So now the quest - find the queen! I looked at all of the frames, and didn't see here. But one of the benefits of a 5-frame nuc is that she can't go far to hide. A second pass showed here. She is on this frame - see if you can spot the queen:

If you can't find her, click here for a version of the picture where I circled the queen.

I nabbed her, put her in my queen marking tube, and now she has a very fashionable red dot (red is this year's color).

I put her back in the hive, and I'll check in a week or so to see if it's time to move that nuc into a full-size hive.

Sutton Hive #1

Back to the main hive, popping the cover showed a good number of bees under the inner cover (there were also a bunch on top of the inner cover):

You'll notice the outer frames are black - those are the frames of honey I put in the hive last time, which came from the Sutton hive that died out over the winter.

This queen is doing what the queen needs to do - makin' lots of babies! She has a nice laying pattern:

There were a lot of frames with a good brood pattern - it was good to see!

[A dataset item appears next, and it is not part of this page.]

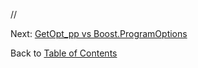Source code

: //

Next: [GetOpt\_pp vs Boost.ProgramOptions](ProgramOptions.md)

Back to [Table of Contents](Documentation.md)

Looking into the lower box, I found a lot of burr comb on top of the frames. You can see the comb zig-zagging along the top of the 4th and 5th frames.

That burr comb had drones in it, and that comb was destroyed when I separated the hive bodies. So I just scraped it out.

The lower box also had some brood - the queen was using both top and bottom for the brood nest. Again, that's good.

I looked for the queen, but didn't see here. But that's not a problem - I know she's there.

There was still plenty of space for her to lay, so I didn't make any changes to the hive. There was also plenty of honey in the hive. I'll check in a couple of weeks.